TEXT PROVIDED =>
----------------------------------------
Ramey (1913-1984) went to Anderson High before B.L. Joyce started the venerated Yellow Jacket band there in 1933. He got his musical education at the Cotton Club on E. 11th befriending Eddie and Sugar Lou’s Band. Those transplants from Tyler/Corsicana featured Oran “Hot Lips” Page on trumpet. When Ramey went to Kansas City for college he met Hot Lips’ half-brother Walter Page of the Blue Devils, who gave him advanced bass lessons. He got his big break in 1937, joining the Jay McShann Orchestra, then convincing the bandleader to hire his brilliant, yet irresponsible friend Charlie Parker on sax. McShann approved the hire under one condition- Ramey was in charge of Bird’s sax after gigs so it wouldn’t be pawned.
Ramey didn’t drink or do drugs and was naive to the demon ways of an addict. “We were coming from Port Arthur to Austin for a date,” Ramey told John Bustin in 1964, “and Bird and Walter Brown, the blues singer, got sick. They were sweating and moaning and looking real bad, so I called my mother and told her I was bringing home a couple of sick boys from the band and for her to get a doctor.” After Parker and Brown were treated, the doctor took Ramey aside and scolded him for bringing junkies to his mother’s home. “I was shocked because I hadn’t even realized that was what was wrong with them.” Parker died of a heroin overdose in 1955 at age 35.

Eleven years younger than Ramey, fellow Parker collaborator Dorham came up in the Anderson High Yellow Jackets, who won several statewide marching band contests between Black high schools. “If we came in second it was a big disappointment,” said Ernie Mae Miller, sax player with the band from 1940-43. After college at Prairie View A&M, where she toured with the Co-eds swing band, Miller was a beloved mainstay on the local club circuit, with a six-nights-a-week residency (1951-1967) at the downstairs Creole Room of the New Orleans Club.
----------------------------------------
DATA SHOWN =>
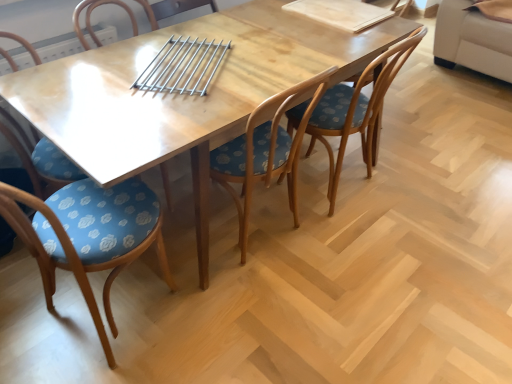
This screenshot has width=512, height=384. I want to click on free region under blue fabric chair at center, marked as the second chair in a left-to-right arrangement (from a real-world perspective), so click(x=94, y=328).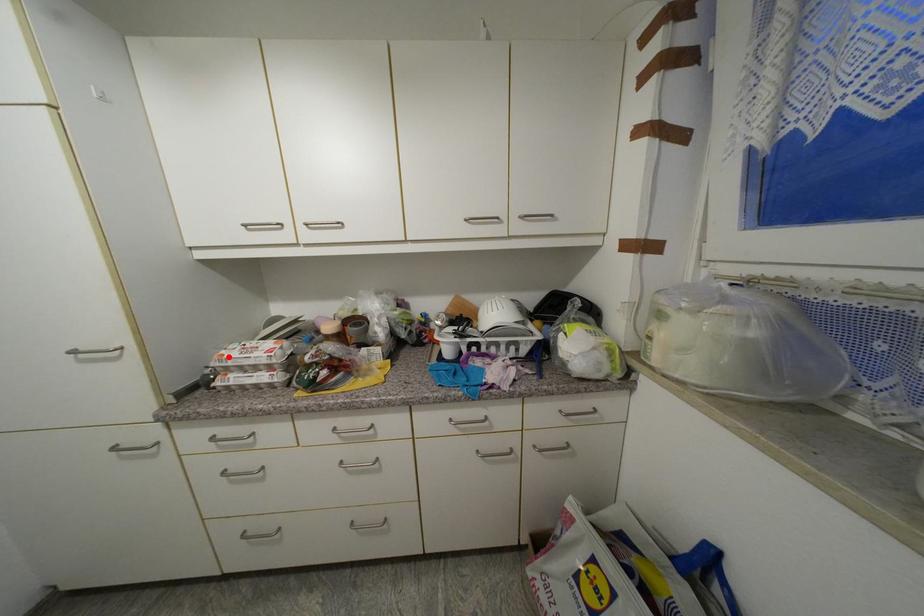
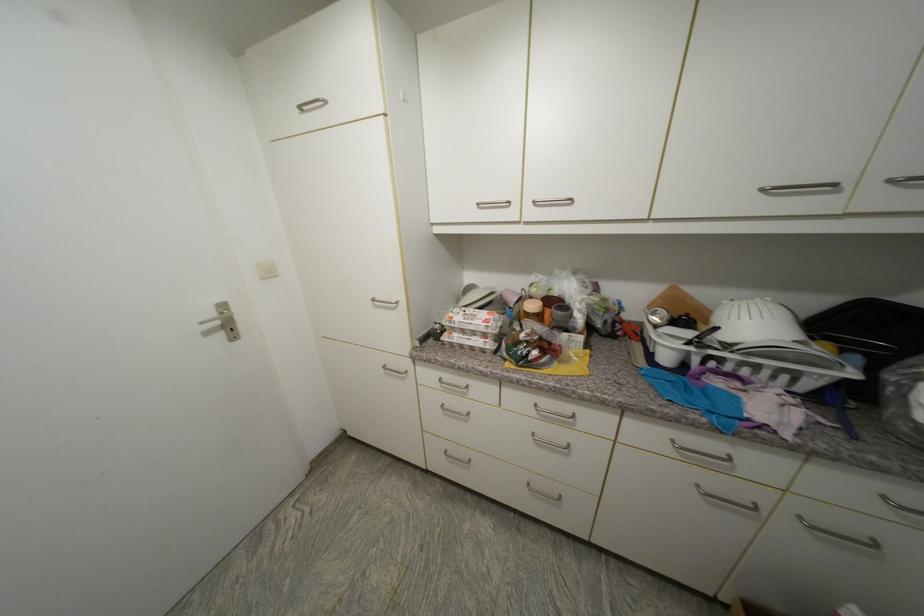
Find the pixel in the second image that matches the highlighted location in the first image.

(457, 318)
----------------------------------------
TO DO =>
Answer these from the text about Ramey:
1. Who gave Ramey advanced bass lessons in Kansas City?
2. Which two members of the band got sick on the trip from Port Arthur to Austin?
3. Where did Ernie Mae Miller have her six-nights-a-week residency?

SOLUTION BELOW =>
1. Walter Page of the Blue Devils, half-brother of Hot Lips Page.
2. Charlie Parker (Bird) and the blues singer Walter Brown.
3. At the downstairs Creole Room of the New Orleans Club, from 1951 to 1967.